Wer Regeln für das Oktoberfest aufstellt, der sollte sich eigentlich auch daran halten. Es ging jedoch alles viel zu schnell … Um 18 Uhr am ersten Wiesnsamstag bin ich erst am Flughafen München gelandet. Ich war ein paar Tage in Griechenland um einen Imagefilm für den Robinson Club zu drehen. Schnell nach Hause, Tracht anziehen, Jägerhut aufsetzen, für das Haareflechten war keine Zeit mehr, und los. Und da ist mir doch schon der erste Fehler unterlaufen. Ich war noch nüchtern. ERROR! Der Sprung von der idyllischen Insel Kos, auf der ich noch vier Stunden vorher im Pool geplanscht habe, in das Becken der Volltrunkenen war einfach zu groß. Ich gebe zu, die ersten 30 Minuten auf dem Oktoberfest weiß man gar nicht, was man da soll und wie man sich das antun kann. Doch wenn man diese 30 Minuten überstanden hat, geht es steil bergauf. Ich habe die ersten 30 Minuten damit verbracht meine Begleitung im Biergarten zu suchen, mir spanische Besucher vom Ohrläppchen fern zu halten und Bedienungen mit Trillerpfeifen auszuweichen.
„Sorry, are you from Munich?“
„Yes.“
„In which tent can we go tonight.“
ERROR
Gar keins. Es ist Samstag und Eröffnungstag, die Zelte sind brechend voll, die Biergärten sind brechend voll, die Bumswiese hinter den Zelten ist brechen voll und die Besucher sowieso.
„None.“
„Mh, ok than let’s make out a little bit.“
Äh.. nein? Der überhöhte Alkoholkonsum verleitet zum Größenwahn. Als ob ich einfach so mit irgendeinem Inder rumknutschen würde, nur weil er nicht mehr ins Zelt kommt. Ich lehnte nicht dankend ab und suchte weiter. Der zweite Fehler ist mir auch schon wieder unterlaufen. Ich habe keine idiotensicheren Koordinaten für einen Treffpunkt angegeben und natürlich hat man keinen Empfang auf der Wiesn. Also irre ich umher und merke, das die sexuellen vibrations heute ganz schön hoch sind. Mit sexuellen Vibrationen meine ich viele knutschende Menschen ob Frau-Frau, Frau-Mann oder Mann-Mann, die ihre Hände schon an nicht ganz jugendfreien Stellen haben und das schon um 20 Uhr. Nach 30 Minuten Spießroutenlauf habe ich meine Begleitung gefunden, nach 45 Minuten das erste Bier getrunken, nach 90 Minuten das zweite und dann hat der Größenwahn auch mich gepackt. „Lass uns versuchen ins Zelt zu gehen.“, versuch ich die anderen zu überreden. Der Größenwahn packt alle und unglaublich aber wahr, vor dem Eingang standen zwei Urbayern in Tracht, die vier von uns mit ihren Bändchen ins Zelt geschleust haben. Kurz zur Erklärung, warum das ein Wunder ist. Am Wiesensamstag, dem Eröffnungstag, kommen nur Leute mit Reservierungen in die Zelte. Alle Reservierungen bekommen ein Bändchen. Nur ein paar Idioten, die sich schon um 6 Uhr früh vor das Zelt stellen, dürfen auch ohne Bändchen rein. Ansonsten geht nichts. Schon gar nicht um 20 Uhr. Jetzt waren vier von uns drinnen und zwei draußen und ich habe zum ersten Mal in meinem Leben versucht mit meinen großen Bling Bling-Augen und dem Dirndldekoltee die Lage zu retten, indem ich zum Security gegangen bin und ihn vollgelabert habe. Normalerweise hasse ich so etwas, aber zu was man nicht alles im Größenwahn fähig ist …
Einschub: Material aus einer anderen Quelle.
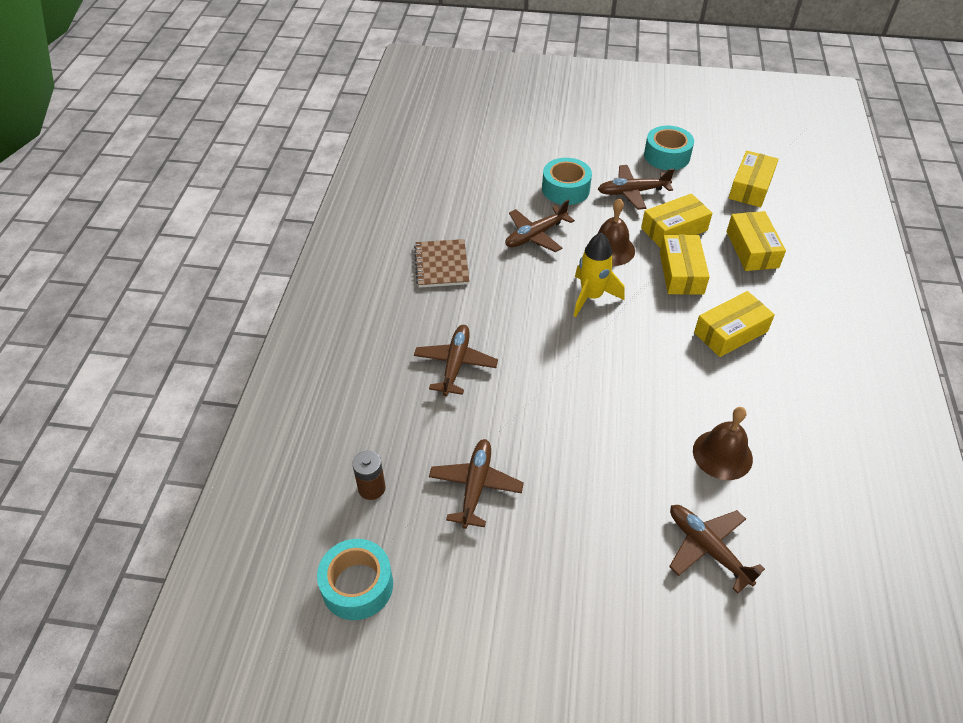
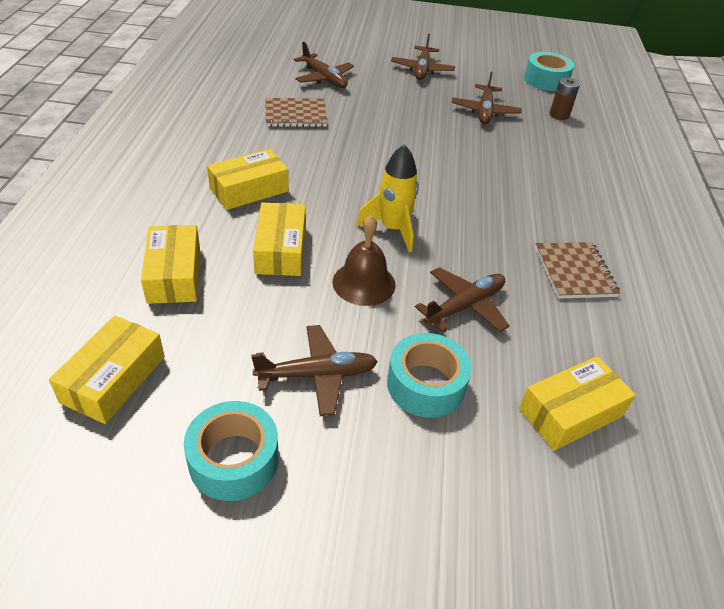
camera: 175 degrees right, 5 degrees down
(455, 364) = (524, 179): brown plane -> brown plane (422, 70)
(674, 229) = (270, 308): yellow box -> yellow box (570, 412)
(722, 454) = (295, 115): brown bell -> brown notebook

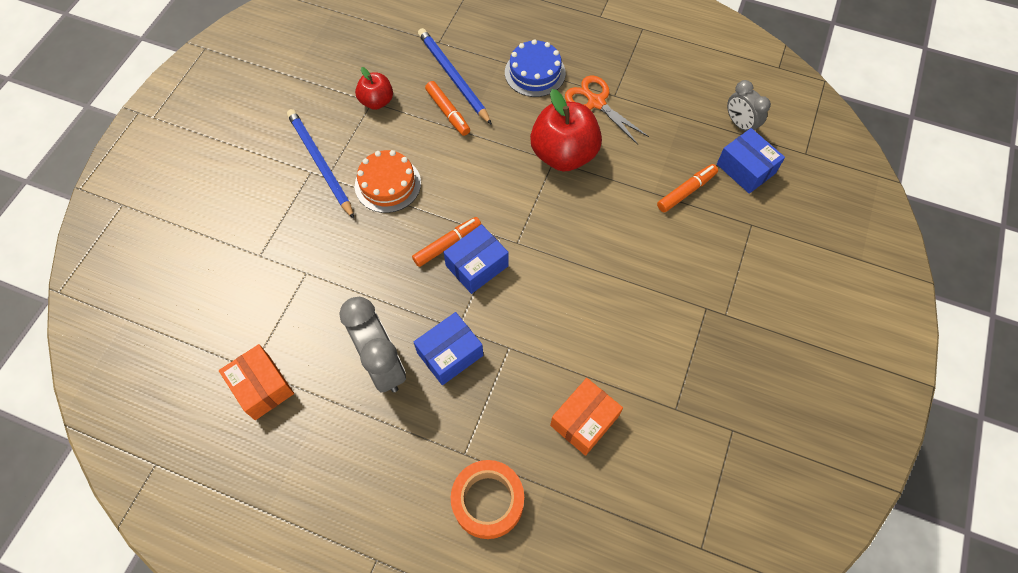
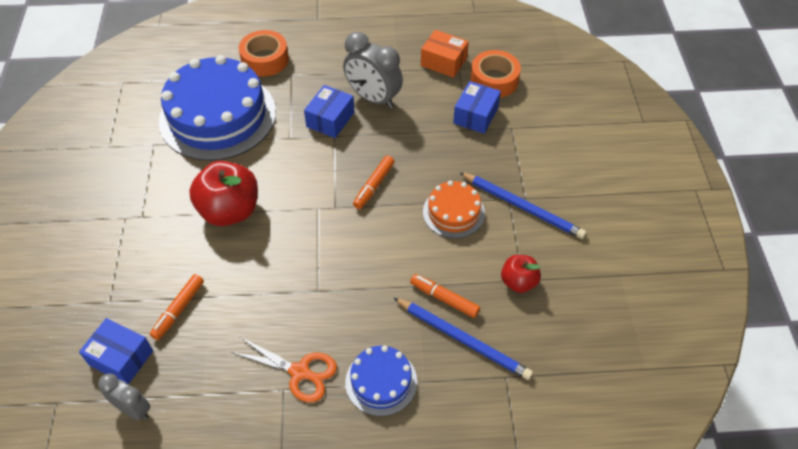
camera: 155 degrees right, 10 degrees down
(225, 329) = (494, 80): none -> orange tape
(477, 266) = (341, 180): blue box -> blue box (475, 115)
(564, 154) = (310, 300): red apple -> red apple (230, 211)
(584, 421) = (217, 116): orange box -> blue cake

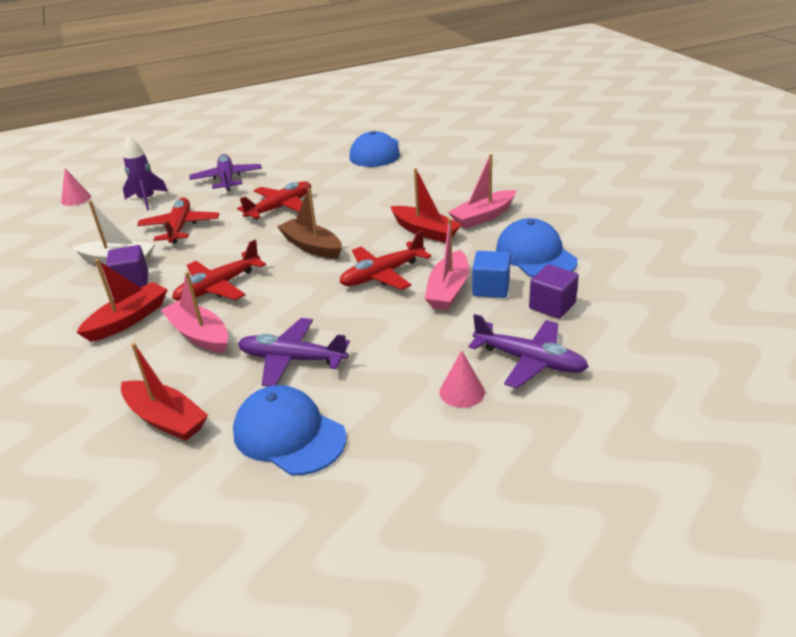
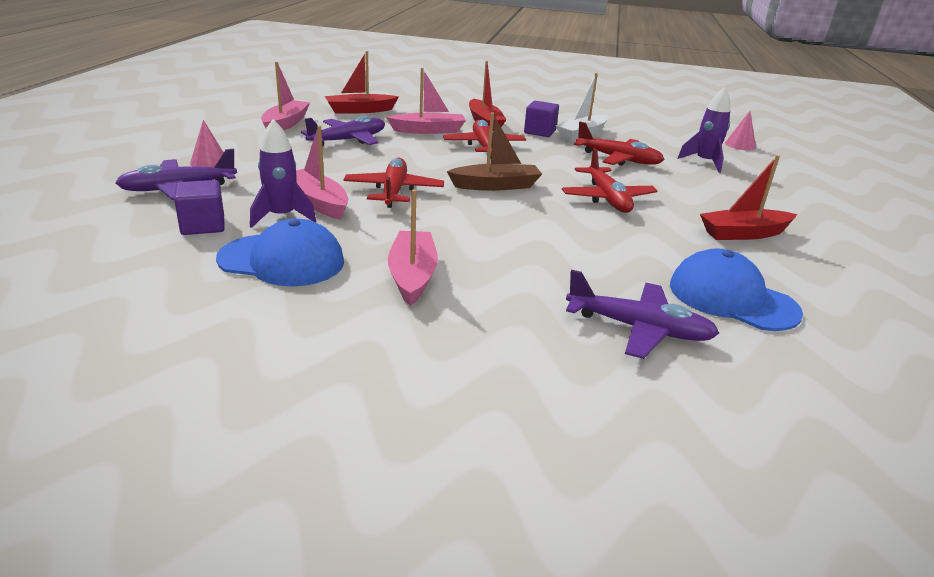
camera: 120 degrees right, 5 degrees down
(227, 179) = (724, 198): purple plane -> purple plane (639, 329)
(289, 434) = (285, 124): blue cap -> pink boat
(425, 231) = (437, 235): red boat -> red boat (743, 234)
(491, 288) = (282, 217): blue cube -> purple rocket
Hier eine kleine Anleitung, wie man am besten versucht einen Oktoberfest Security zu bestechen. Ich dachte echt nicht, dass das klappt.
1.Mit großen, feuchten Kulleraugen auf ihn zugehen und ihn darauf hinweisen, dass von der Gruppe schon vier im Zelt sind und noch zwei draußen stehen.
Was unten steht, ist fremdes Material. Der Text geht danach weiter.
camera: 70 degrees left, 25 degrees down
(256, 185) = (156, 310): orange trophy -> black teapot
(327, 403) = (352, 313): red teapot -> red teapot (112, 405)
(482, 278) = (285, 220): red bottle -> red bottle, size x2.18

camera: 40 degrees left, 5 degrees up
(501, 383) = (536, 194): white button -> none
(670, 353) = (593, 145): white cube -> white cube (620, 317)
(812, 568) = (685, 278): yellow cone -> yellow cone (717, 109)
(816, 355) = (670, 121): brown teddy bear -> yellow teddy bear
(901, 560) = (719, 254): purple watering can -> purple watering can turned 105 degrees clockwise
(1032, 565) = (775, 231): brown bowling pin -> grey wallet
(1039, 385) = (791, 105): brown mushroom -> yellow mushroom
Wird ihn erst einmal wenig interessieren.
2.Ihn ganz verzweifelt Fragen, was man denn jetzt machen soll?
Es wird keine Lösung von ihm kommen.
3.Ihm die hochdramatische Situation schildern. Die wie folgt erfunden ist: Wir haben kein Bändchen, weil wir zu den Idioten gehören, die schon seit 7 Uhr im Zelt sind und jetzt haben zwei Freunde von uns den falschen Ausgang zum Rauchen genommen und sind draußen und wir drin.
Die Geschichte wird ihn immer noch nicht interessieren. Die hat er sich schon 1000 Mal gehört, aber er hört es sich wenigstens an.
4.Ein paar Minuten mit Schmollmund und ratlosen Blick neben ihm stehen.
Er wird es ignorieren.
5.Noch einmal Fragen, was wir denn jetzt tun sollen?
Er wird immer noch keine Lösung haben, aber langsam genervt sein.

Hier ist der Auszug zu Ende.